Speaking to members of the American Business Council, Jesmin Rahman, the IMF’s mission chief for Nigeria, said it was important for Nigeria to have a well-functioning foreign exchange market with uniform rules of engagement. ‘This will enhance confidence, improve business continuity and governance,” Rahman said.

“In addition, greater flexibility of the exchange rate is desired because of Nigeria’s low buffers.”

She is not the only one calling for the unification of Nigeria’s foreign exchange rates. Several leading economists in Nigeria as well as President Muhammadu Buhari’s economic council have long prescribed the measures as necessary for the country to exit the tough business climate in which it finds itself. At Wednesday’s breakfast meeting of the Lagos Business School, the issue was top of mind for the CEOs in attendance.
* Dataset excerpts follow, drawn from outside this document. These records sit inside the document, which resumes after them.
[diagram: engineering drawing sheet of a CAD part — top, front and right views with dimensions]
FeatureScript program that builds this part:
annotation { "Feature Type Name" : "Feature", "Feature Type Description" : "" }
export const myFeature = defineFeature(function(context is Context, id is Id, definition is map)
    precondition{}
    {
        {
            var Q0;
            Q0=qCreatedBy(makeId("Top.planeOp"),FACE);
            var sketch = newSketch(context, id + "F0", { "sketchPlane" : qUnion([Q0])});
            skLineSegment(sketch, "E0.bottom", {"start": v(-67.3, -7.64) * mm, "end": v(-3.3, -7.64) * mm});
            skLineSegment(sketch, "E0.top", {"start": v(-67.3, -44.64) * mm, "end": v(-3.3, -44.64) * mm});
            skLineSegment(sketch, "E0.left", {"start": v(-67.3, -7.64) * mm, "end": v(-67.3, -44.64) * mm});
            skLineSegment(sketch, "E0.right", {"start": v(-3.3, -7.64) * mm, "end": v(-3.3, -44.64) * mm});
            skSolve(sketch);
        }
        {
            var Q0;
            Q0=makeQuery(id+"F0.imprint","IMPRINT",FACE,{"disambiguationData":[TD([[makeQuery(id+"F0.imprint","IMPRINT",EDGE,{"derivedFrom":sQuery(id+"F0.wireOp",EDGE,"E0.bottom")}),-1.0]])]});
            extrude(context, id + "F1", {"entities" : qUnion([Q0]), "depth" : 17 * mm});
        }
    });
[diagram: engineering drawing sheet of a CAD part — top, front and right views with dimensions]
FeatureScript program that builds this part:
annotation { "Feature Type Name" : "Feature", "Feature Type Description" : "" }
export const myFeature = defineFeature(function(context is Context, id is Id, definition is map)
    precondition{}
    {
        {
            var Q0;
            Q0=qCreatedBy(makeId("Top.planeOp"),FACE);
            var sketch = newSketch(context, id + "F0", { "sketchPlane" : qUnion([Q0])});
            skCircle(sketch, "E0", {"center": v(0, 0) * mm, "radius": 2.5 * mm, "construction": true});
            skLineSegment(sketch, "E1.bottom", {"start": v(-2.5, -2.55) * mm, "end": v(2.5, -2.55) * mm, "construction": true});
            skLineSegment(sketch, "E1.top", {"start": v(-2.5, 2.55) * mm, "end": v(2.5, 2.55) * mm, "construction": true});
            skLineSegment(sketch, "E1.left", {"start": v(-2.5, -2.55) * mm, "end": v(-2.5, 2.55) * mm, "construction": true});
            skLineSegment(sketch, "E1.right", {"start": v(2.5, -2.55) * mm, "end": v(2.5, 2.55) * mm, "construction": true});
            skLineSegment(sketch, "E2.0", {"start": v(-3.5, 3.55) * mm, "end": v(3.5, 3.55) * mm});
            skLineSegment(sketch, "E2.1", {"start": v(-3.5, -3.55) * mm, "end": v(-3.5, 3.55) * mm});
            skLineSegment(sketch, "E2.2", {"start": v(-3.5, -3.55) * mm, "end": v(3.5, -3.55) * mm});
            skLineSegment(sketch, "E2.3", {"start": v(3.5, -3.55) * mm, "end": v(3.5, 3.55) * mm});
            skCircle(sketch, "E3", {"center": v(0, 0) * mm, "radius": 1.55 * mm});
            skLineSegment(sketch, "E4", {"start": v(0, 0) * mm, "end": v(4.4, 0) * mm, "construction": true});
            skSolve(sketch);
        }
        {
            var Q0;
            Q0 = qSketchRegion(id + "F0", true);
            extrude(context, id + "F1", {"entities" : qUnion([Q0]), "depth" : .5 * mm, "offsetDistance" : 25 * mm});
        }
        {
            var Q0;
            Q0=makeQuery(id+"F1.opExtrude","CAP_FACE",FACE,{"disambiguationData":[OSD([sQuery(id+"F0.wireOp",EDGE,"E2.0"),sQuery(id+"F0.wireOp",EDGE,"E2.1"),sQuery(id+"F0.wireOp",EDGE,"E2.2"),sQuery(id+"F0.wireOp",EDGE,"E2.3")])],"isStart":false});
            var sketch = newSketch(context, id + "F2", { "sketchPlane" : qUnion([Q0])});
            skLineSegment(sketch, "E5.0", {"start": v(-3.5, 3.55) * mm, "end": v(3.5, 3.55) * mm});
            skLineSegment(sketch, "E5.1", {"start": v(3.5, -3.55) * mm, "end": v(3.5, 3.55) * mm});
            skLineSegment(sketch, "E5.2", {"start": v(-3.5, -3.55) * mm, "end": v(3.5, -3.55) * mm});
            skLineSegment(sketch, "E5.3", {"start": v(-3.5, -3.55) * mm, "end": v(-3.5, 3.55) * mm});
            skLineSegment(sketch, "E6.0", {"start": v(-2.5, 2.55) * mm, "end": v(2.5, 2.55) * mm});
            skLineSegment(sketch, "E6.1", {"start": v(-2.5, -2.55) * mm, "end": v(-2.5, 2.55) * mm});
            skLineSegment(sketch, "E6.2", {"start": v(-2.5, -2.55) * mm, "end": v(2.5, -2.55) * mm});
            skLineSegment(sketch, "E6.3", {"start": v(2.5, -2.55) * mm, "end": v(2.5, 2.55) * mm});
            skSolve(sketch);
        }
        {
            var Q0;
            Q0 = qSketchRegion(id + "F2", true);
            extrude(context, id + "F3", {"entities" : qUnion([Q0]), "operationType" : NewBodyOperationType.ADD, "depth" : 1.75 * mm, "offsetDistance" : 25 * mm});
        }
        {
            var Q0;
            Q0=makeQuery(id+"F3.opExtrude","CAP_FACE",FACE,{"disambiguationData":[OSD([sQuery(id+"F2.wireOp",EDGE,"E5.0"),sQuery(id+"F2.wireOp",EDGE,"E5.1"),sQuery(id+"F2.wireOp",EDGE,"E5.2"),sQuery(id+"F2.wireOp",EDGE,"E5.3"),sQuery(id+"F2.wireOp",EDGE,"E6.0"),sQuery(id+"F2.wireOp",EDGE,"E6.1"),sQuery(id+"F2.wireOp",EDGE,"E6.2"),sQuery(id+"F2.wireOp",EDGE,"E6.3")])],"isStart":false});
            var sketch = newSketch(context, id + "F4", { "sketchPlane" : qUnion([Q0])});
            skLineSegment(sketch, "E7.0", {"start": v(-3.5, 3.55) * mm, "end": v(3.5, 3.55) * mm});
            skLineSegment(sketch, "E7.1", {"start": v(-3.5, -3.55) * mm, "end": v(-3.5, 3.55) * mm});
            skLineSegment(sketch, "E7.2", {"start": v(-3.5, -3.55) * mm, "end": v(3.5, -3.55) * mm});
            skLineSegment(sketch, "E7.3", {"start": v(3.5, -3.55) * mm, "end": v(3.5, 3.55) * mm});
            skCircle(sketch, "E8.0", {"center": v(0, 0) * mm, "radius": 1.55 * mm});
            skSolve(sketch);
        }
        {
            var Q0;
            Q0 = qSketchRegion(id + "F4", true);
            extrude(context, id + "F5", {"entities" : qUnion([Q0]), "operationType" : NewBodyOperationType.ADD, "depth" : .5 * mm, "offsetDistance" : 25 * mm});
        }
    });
While Nigeria has vowed to merge its multiple exchange rates at the more market reflective Investors and Exporters window rate, the Central Bank has seemingly been reluctant, fearing that this could plunge the economy into further turmoil.

The apex bank has moved the official rate from N305 to the dollar first to N325, then N360 and now to N380 but the drip feed approach to the unification has occasioned more pain and confusion for investors.

IMF’s Rahman believes there is still a long way to go given the multiple windows, large parallel market premiums, and low turnover in the I&E window which many now hope will become the only market.